**Your objective:**
Bring together every line in the data that includes "contents".
____ Records supplied
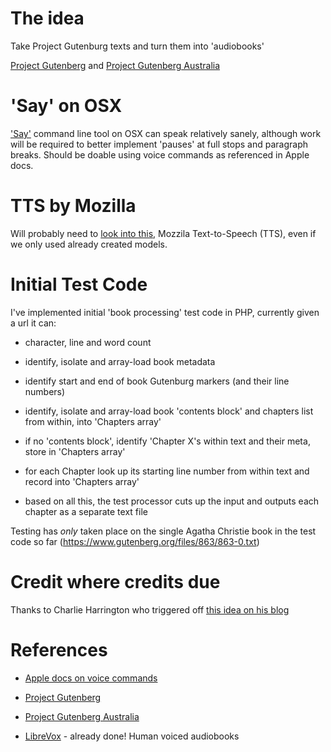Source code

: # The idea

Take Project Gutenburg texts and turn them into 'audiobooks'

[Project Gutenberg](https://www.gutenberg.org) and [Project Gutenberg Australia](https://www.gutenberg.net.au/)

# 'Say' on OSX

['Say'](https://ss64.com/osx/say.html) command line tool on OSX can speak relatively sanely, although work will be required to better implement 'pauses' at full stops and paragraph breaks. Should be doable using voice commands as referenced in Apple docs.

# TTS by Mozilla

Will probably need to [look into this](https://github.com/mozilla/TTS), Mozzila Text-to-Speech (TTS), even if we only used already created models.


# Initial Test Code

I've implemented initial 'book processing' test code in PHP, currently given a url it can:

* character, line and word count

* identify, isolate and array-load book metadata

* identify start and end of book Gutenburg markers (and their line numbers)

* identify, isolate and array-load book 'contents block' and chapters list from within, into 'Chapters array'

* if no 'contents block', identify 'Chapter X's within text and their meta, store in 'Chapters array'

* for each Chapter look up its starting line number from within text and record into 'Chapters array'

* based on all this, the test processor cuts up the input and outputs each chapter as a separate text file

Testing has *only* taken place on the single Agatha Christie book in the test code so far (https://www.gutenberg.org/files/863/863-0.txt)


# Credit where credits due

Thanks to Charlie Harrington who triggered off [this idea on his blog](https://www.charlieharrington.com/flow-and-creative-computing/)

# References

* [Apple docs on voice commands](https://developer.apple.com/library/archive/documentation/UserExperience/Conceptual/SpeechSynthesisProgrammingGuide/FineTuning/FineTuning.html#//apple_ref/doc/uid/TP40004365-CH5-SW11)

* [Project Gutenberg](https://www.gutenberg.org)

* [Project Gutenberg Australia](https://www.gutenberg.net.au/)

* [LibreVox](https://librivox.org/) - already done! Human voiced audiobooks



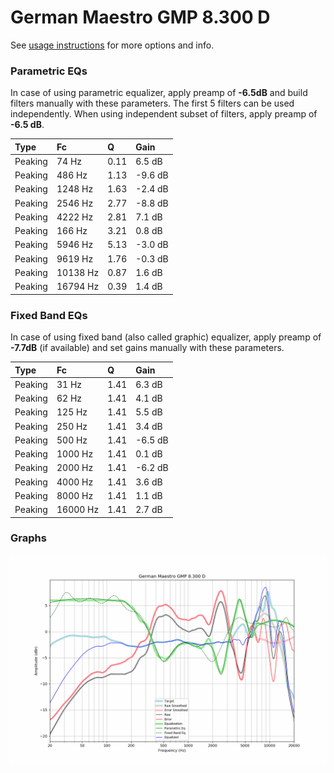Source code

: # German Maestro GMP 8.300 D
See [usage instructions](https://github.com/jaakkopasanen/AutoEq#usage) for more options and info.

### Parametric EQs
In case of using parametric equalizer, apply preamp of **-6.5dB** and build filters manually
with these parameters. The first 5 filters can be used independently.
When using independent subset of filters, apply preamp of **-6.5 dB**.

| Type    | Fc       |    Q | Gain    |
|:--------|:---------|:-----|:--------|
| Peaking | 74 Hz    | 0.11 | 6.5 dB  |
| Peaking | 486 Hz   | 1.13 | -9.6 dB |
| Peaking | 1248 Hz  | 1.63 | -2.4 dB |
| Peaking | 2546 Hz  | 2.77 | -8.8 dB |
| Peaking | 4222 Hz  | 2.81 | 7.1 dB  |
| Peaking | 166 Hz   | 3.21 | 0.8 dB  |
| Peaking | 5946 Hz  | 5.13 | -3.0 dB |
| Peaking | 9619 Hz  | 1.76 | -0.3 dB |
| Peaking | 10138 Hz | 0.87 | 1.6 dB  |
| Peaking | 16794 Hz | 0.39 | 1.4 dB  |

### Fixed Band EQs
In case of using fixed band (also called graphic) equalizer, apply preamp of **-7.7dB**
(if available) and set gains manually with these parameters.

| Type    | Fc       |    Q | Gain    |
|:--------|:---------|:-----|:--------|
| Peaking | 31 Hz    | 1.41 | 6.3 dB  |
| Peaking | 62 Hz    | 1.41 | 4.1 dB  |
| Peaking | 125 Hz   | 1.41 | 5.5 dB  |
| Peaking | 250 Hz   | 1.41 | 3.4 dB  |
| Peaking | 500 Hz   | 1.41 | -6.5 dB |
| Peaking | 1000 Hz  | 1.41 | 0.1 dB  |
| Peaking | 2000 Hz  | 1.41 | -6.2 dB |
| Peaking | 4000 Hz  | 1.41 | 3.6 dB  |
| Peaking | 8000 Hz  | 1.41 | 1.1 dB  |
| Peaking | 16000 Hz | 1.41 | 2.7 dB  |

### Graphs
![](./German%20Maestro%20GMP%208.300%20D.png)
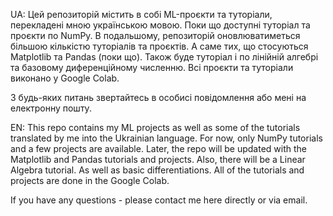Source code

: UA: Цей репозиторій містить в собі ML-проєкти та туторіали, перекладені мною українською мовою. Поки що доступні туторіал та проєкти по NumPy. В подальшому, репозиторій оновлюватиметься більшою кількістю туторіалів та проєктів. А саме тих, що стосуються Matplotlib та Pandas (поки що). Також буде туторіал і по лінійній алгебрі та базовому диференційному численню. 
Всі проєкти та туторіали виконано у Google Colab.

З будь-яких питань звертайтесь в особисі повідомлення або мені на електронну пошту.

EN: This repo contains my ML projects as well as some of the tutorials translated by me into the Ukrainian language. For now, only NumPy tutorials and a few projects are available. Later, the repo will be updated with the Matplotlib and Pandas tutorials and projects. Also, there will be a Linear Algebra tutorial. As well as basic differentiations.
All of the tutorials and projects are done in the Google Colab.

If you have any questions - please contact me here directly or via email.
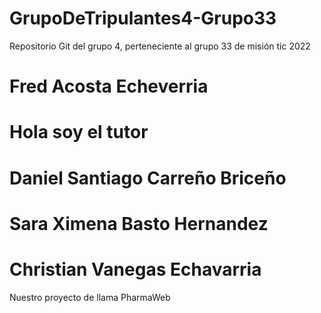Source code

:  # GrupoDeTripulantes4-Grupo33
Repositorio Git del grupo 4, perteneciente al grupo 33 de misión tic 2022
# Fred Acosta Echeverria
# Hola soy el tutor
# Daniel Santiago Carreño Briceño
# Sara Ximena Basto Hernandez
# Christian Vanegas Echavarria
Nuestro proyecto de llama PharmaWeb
________
**Written solution:**
* identify, isolate and array-load book 'contents block' and chapters list from within, into 'Chapters array'
* if no 'contents block', identify 'Chapter X's within text and their meta, store in 'Chapters array'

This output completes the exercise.